TOM HOUGAARD: Everywhere I look people are looking for a bottom. Everywhere I look I hear people
talking about valuations. And I think it's a very dangerous trend to begin to talk about that a
bottom is near because there is no, absolutely no guarantee that a bottom is anywhere near;
absolutely not a chance.

ELEANOR HALL: That's London economist Tom Hougaard.

Peter, as you said, investors are grabbing at any data they can and there'll be plenty around next
week, won't there?

PETER RYAN: Yes and it's interesting because normally next week would be a big event for inflation
data, but the inflation threat has now taken a back seat to the threat of a global downturn.

Nonetheless, there'll be a lot of scrutiny given that inflation is at 4.5 per cent, well outside
the Reserve Bank's comfort zone.

We have the Producer Price Index on Monday - that's inflation at the farm gate - and the September
quarter consumer price index is out on Wednesday.

But the really big events will be annual results for the National Australia Bank and the ANZ. The
relative CEOs John Stewart and Mike Smith will be quizzed on where they see the credit crisis
heading, especially now that the Government has guaranteed bank deposits.

There's also a speech by the Reserve Bank governor Glenn Stevens on Tuesday.
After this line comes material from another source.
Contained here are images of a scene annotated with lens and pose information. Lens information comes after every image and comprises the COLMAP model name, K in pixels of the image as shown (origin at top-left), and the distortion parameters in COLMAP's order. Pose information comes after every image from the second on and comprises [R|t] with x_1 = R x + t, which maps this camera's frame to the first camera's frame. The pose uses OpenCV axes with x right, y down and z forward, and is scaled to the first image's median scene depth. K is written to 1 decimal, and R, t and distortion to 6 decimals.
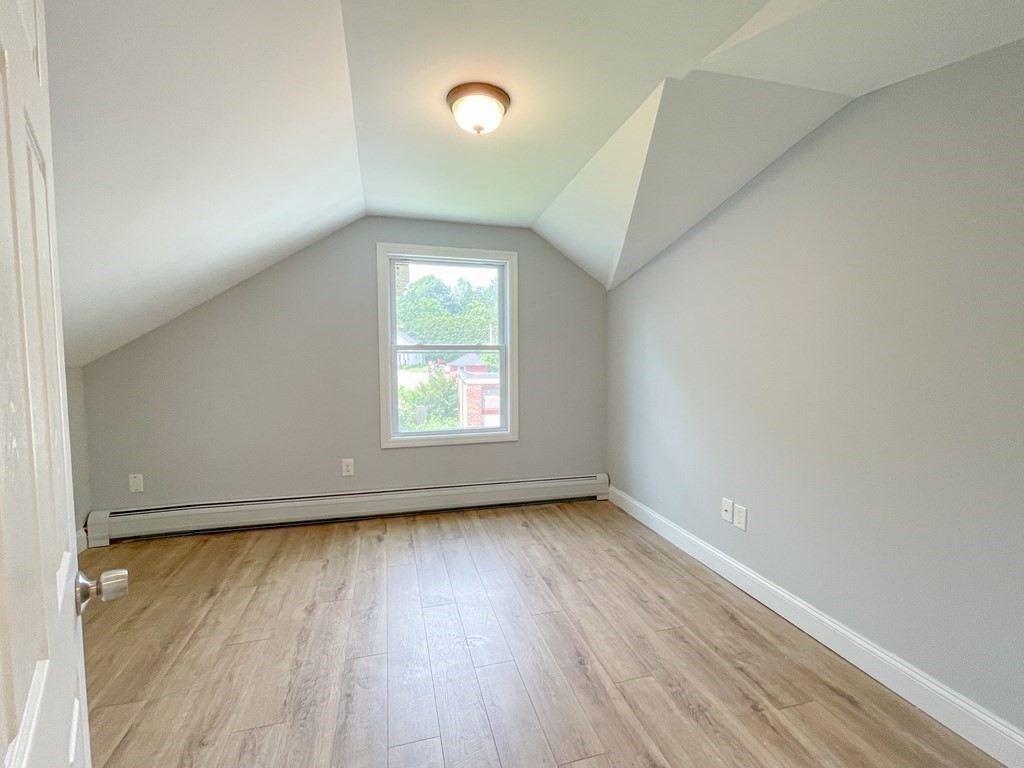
lens RADIAL K [[448.9, 0, 509.5], [0, 448.9, 385.2], [0, 0, 1]] dist [0.003219, 0.000310]
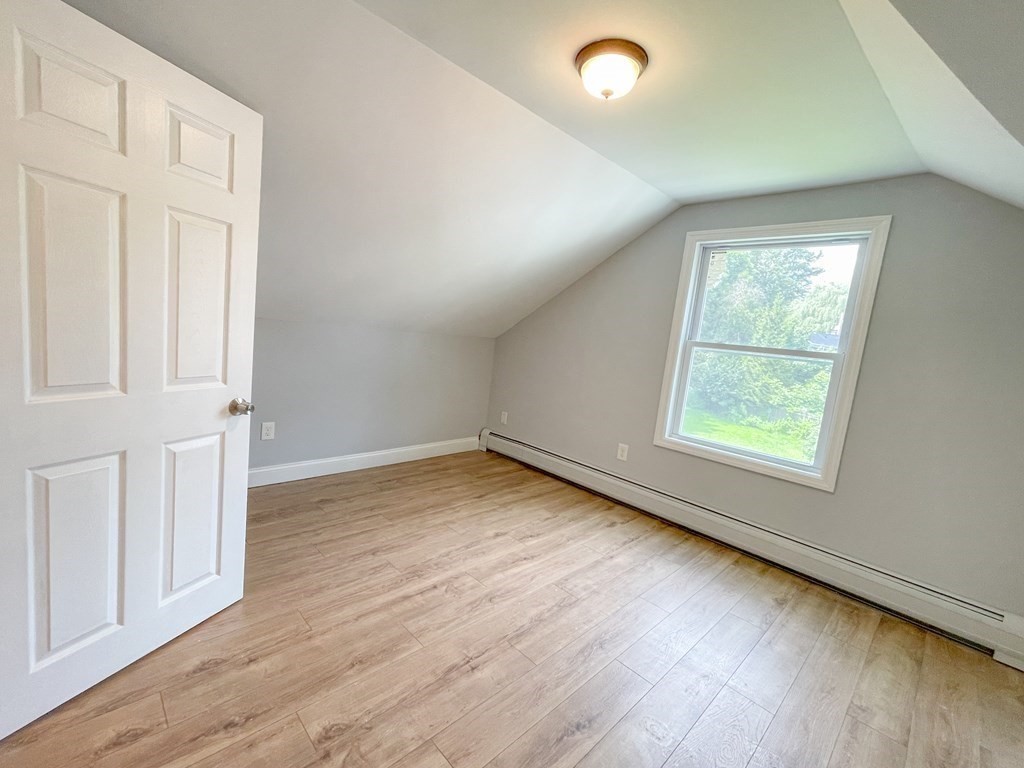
lens RADIAL K [[443.5, 0, 512.0], [0, 443.5, 385.6], [0, 0, 1]] dist [0.012757, 0.000327]
pose [[0.481939, 0.157841, -0.861871, 0.464762], [-0.162885, 0.982634, 0.088876, -0.025480], [0.860932, 0.097554, 0.499279, 0.288270]]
Normally any change in
language would be scrutinised for hints. And that could actually hold signs on where interest rates
are heading.

ELEANOR HALL: Well we've seen that dramatic one percentage point cut from the reserve. What are
economists now saying about how much further rates will fall?
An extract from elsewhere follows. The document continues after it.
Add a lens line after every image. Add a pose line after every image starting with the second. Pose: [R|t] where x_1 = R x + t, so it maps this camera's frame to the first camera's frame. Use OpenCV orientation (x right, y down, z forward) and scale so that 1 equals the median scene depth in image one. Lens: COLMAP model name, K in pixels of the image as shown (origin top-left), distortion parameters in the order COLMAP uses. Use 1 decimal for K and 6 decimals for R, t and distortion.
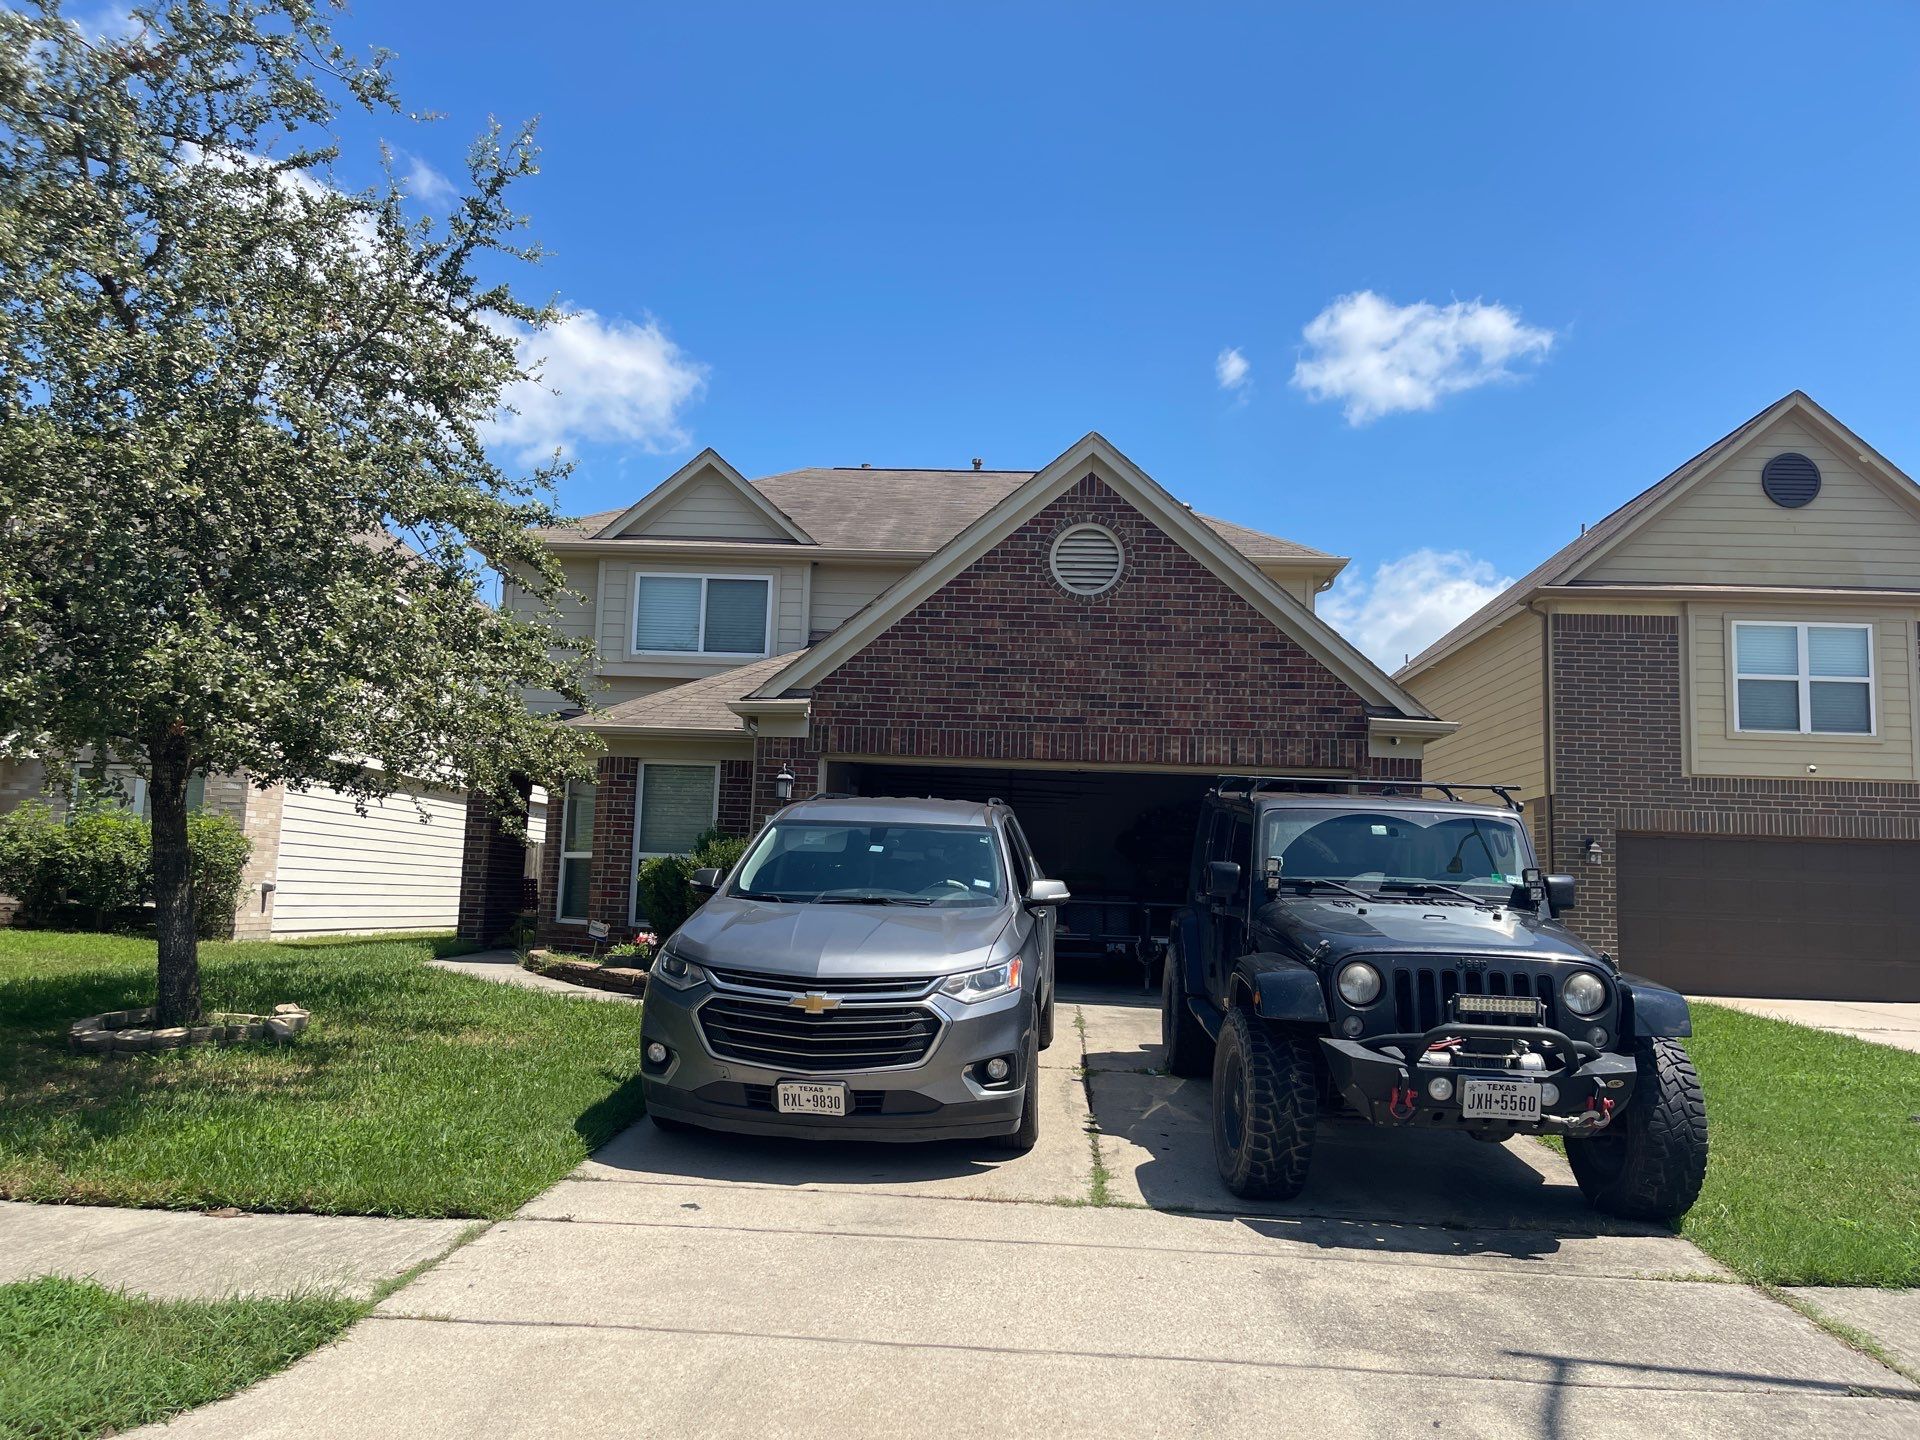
lens RADIAL K [[1479.8, 0, 932.0], [0, 1479.8, 719.8], [0, 0, 1]] dist [0.066667, -0.016502]
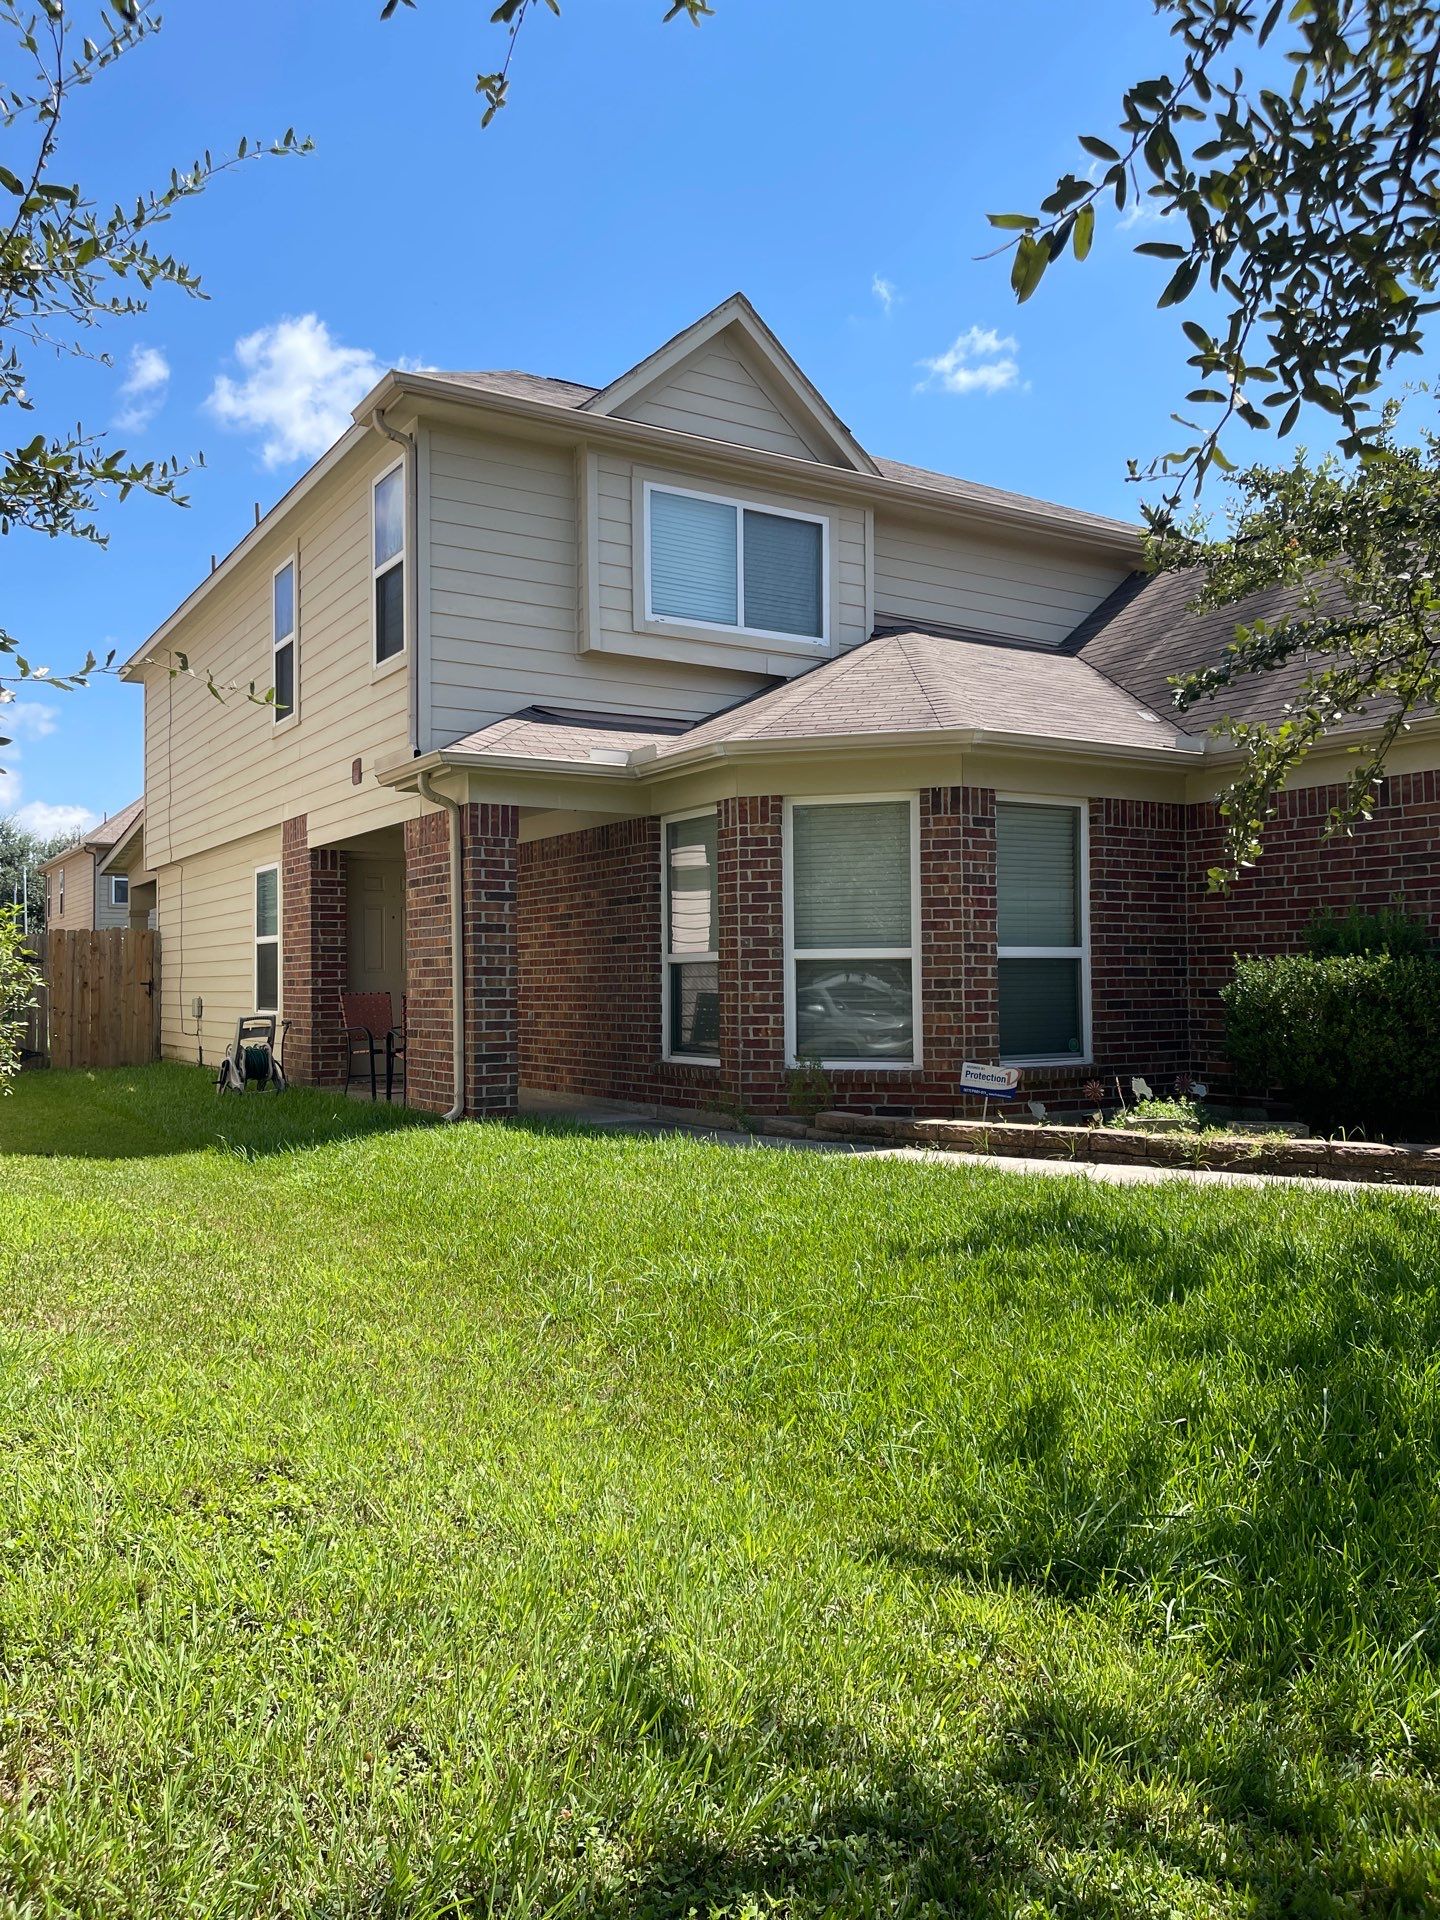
lens RADIAL K [[1479.8, 0, 731.1], [0, 1479.8, 947.9], [0, 0, 1]] dist [0.066667, -0.016502]
pose [[0.808835, -0.031927, 0.587169, -0.765538], [-0.033206, 0.994452, 0.099815, 0.038980], [-0.587098, -0.100231, 0.803287, 0.685518]]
PETER RYAN: Well money markets are now pricing in a 75 basis point cut for November and another 75
basis point cut for December. The Reserve Bank doesn't meet in January but there's a chance of
another hefty cut in February.

If those predictions come to pass, the cash rate could, repeat could fall to 3.75 per cent by March
- that's more than two percentage points. Remember this is not good news but it's a sign of just
how deep a global recession might be.

Not everyone though thinks the cuts will be that dramatic, including Warren Hogan the head of
economics at the ANZ bank. He think thinks rates might fall to perhaps four per cent by the middle
of next year.

WARREN HOGAN: Yes the RBA needs to take interest rates down quite aggressively over the next six
months but not to the extent suggested by market pricing at the moment. Bear in mind that at the
low point in 2001, the interest rate in Australia got down to 4.25 per cent. Another low point in
1993 in the wake of the last recession, it got down to 4.75 per cent.

So the markets are pricing a multi-decade low for the RBA's cash rate which at this stage most
economists don't think is appropriate in the short term.
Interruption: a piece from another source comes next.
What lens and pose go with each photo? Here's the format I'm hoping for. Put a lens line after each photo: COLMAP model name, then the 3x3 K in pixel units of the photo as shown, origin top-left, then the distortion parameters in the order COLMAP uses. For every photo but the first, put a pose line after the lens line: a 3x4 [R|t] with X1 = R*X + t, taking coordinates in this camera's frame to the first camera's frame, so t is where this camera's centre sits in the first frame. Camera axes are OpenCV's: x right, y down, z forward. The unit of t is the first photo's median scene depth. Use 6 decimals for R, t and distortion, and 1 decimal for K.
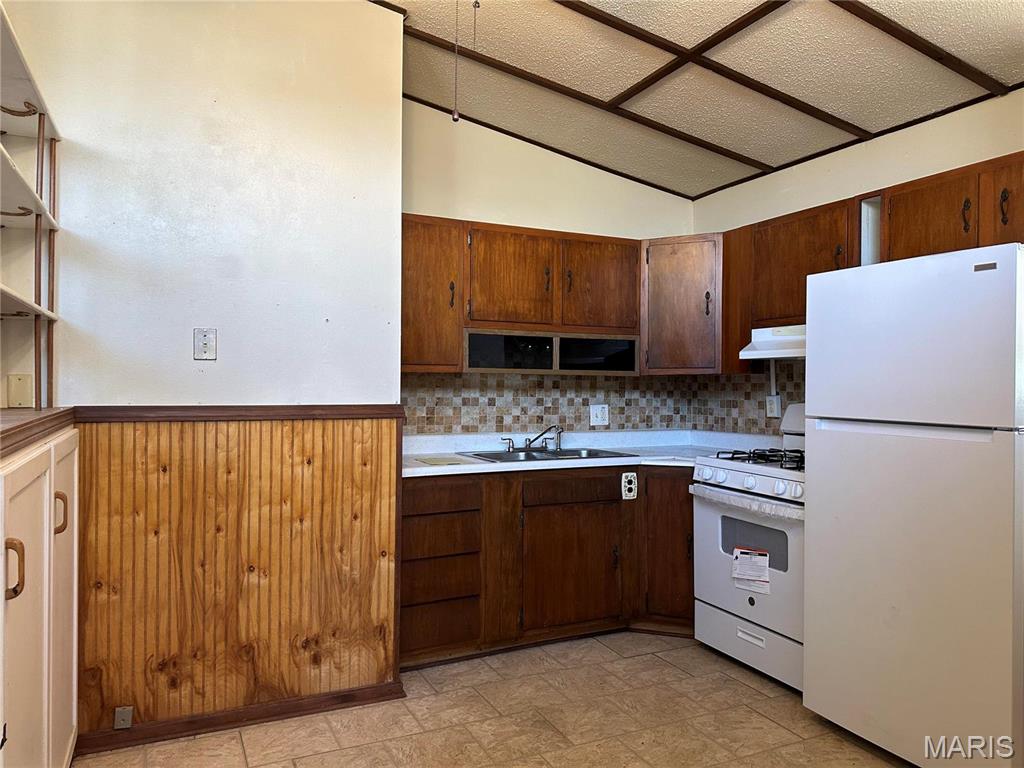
lens RADIAL K [[727.6, 0, 506.3], [0, 727.6, 376.7], [0, 0, 1]] dist [0.126955, -0.148025]
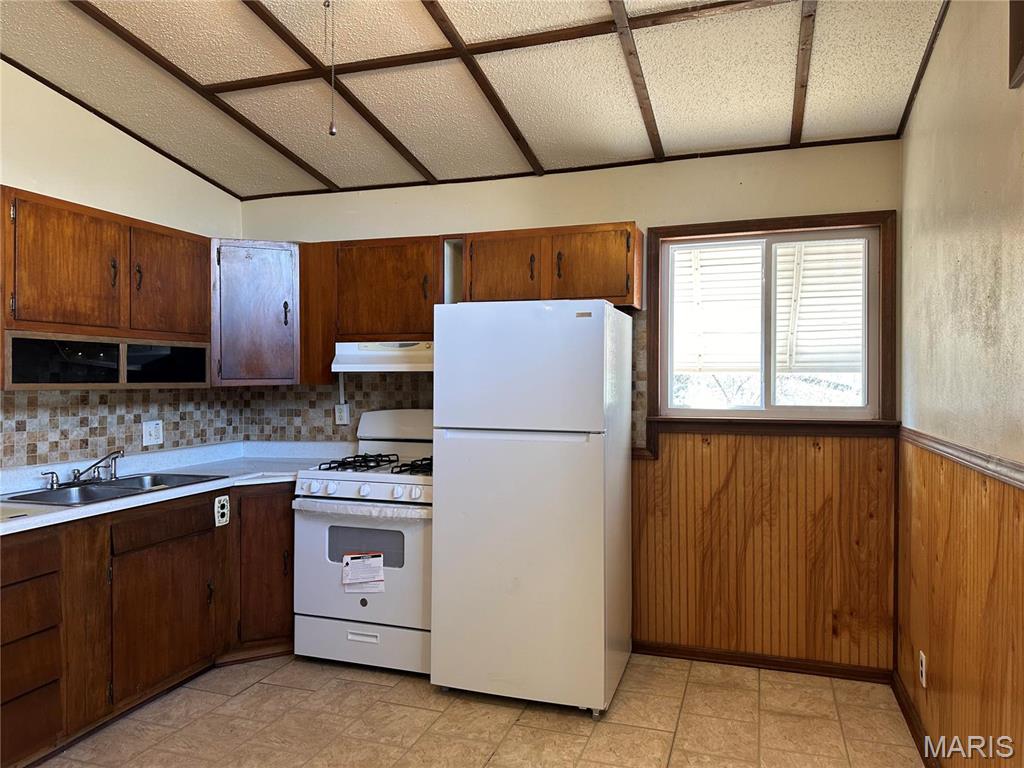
lens RADIAL K [[727.6, 0, 510.5], [0, 727.6, 379.3], [0, 0, 1]] dist [0.126955, -0.148025]
pose [[0.698821, -0.009899, 0.715229, -0.255548], [-0.001756, 0.999877, 0.015555, -0.031188], [-0.715295, -0.012126, 0.698718, 0.104834]]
ELEANOR HALL: That's the ANZ's head of economics, Warren Hogan.

And Peter, the Prime Minister is meeting business leaders today. You've been talking to some of
those who'll be attending. What are they wanting from the Prime Minister today?

PETER RYAN: Well business leaders have been calling for details of the Government's $10.4-billion
stimulus plan rolled out earlier this week and the Federal Opposition isn't alone in wanting to
know more about the state of the economy and how the events in the United States and Europe can be
quarantined from here in any way.

Specifically business will want to know how they might need to adjust their strategies, capital
expenditure - basically the big challenges ahead.

But the big issue is the credit freeze and there's now evidence that projects are being shelved or
put on hold because finance is much harder or in some cases impossible to find.

And of course there's no escaping unemployment as a consequence of all this, even though Australian
unemployment is at a 30-year low. Expectations are being managed about how high the jobless number
might go as demand falls back locally; but also as China reduces its demand for commodities.

ELEANOR HALL: It's a worrying picture. Business editor Peter Ryan.